Menaggio (Como) 3 settembre 2018 - Dopo quattro giorni di sussurri, voci, ricostruzioni più o meno verosimili e tanti interrogativi,  toccherà al gip del Tribunale di Como mettere il primo punto fermo sullo stupro di Menaggio, pronunciandosi sulla convalida del fermo dei tre giovani stagionali, appena ventenni, accusati di aver abusato di due diciassettenni. Da decidere ci sono anche le misure cautelari, che potrebbero essere diverse, a seconda di come il giudice interpreterà il ruolo che ognuno di loro ha avuto nel corso di quella sciagurata serata. 

Come in un giallo senza lieto fine,  sono pochi i punti fermi e anche la ricostruzione delle due ragazze è contraddittoria. Colpa dello choc subito e forse anche dell’alcol che l’8 agosto pare sia scorso a fiumi. Se n’erano> accorti anche gli altri clienti, che quella sera avevano deciso di tirar tardi nel pub vicino all’imbarcadero, dove i giovani e le ragazze si sono conosciuti: impossibile ignorare il baccano che arrivava da quel tavolo, e qualcuno ha anche notato all’uscita che nel gruppo c’era chi faticava a reggersi in piedi. Da qui la decisione delle due diciassettenni di accettare un passaggio e salire sull’auto di Zinabu Muratore, 22 ann, l’altro italiano del gruppo anche se di origini etiope, che anche se scagionato dalle due stesse vittime - che avrebbero riferito di non aver subito alcuna molestia da lui - è finito lo stesso al Bassone con i suoi due amici. «Come mai il mio cliente è in carcere? Me lo chiedo anch’io – dice l’avvocato di Muratore, Ernestina Lancetti –. La sua unica colpa è di aver accompagnato in auto gli amici a fare un bagno di notte al lago e poi di averli portati indietro.
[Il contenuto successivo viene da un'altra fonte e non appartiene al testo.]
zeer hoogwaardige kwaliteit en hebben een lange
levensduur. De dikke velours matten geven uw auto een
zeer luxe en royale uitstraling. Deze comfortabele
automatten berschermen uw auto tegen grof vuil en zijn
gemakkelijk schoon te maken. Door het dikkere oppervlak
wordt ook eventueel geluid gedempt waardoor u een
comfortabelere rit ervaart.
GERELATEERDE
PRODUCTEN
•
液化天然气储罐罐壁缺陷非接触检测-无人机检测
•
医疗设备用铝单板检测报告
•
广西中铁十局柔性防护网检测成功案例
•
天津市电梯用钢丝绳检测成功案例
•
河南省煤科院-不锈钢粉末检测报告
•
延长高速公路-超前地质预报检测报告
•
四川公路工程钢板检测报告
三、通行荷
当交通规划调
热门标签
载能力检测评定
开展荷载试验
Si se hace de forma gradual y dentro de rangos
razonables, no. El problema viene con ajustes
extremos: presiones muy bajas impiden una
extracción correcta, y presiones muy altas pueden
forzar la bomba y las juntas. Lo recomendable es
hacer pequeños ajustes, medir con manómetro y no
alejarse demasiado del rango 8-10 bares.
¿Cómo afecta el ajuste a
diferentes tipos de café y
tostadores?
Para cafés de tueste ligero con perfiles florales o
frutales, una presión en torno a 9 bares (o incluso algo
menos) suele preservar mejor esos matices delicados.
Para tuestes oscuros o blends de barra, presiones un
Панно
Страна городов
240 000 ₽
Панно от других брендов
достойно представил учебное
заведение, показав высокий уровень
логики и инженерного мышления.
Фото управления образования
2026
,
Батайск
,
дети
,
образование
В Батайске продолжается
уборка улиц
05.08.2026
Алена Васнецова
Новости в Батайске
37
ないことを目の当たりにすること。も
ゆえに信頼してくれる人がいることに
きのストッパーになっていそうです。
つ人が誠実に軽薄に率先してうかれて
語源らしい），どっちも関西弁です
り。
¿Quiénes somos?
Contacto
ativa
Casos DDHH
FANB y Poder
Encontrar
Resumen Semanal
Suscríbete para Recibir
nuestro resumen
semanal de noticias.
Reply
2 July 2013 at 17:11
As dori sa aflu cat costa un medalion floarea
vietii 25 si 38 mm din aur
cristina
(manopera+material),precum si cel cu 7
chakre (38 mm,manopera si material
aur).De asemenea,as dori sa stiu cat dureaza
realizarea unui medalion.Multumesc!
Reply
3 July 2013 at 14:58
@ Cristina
Non ha fatto nulla e non aveva alcuna intenzione di fuggire, spero che il giudice in considerazione della sua posizione riveda il provvedimento».

Stretti in sei su quell’auto, le avance iniziate nel locale si sarebbero fatte più audaci, per poi trasformarsi in violenza in spiaggia. In particolare a subire lo stupro sarebbe stata una delle due ragazze, che però ha fornito almeno due versioni dell'aggressione, coinvolgendo prima tutti e quattro i giovani (il barista Nicholas Pedrotti, 22 anni, di Chiesa in Valmalenco, il cameriere albanese Emanuel Dedaj, che quella sera festeggiava i 21 anni, Muratore e Gheorghe Rotaru, moldavo ventenne, ricercato perché si trovava sul lago in vacanza ed è rientrato in patria) poi solo due di loro. A confermarlo la visita compiuta tre giorni dopo all’ospedale di Saronno. L’altra giovane avrebbe subito molestie comunque compatibili con il reato di violenza sessuale. Insomma un vero e proprio rompicapo che gli inquirenti stanno risolvendo con l’aiuto della tecnologia: già nelle scorse settimane sono stati acquisiti i video delle telecamere presenti in zona e sono stati passati al setaccio i cellulari dei ragazzi, utili anche per ricostruire attraverso il segnale ai ponti radio l'esatta posizione nel corso della serata.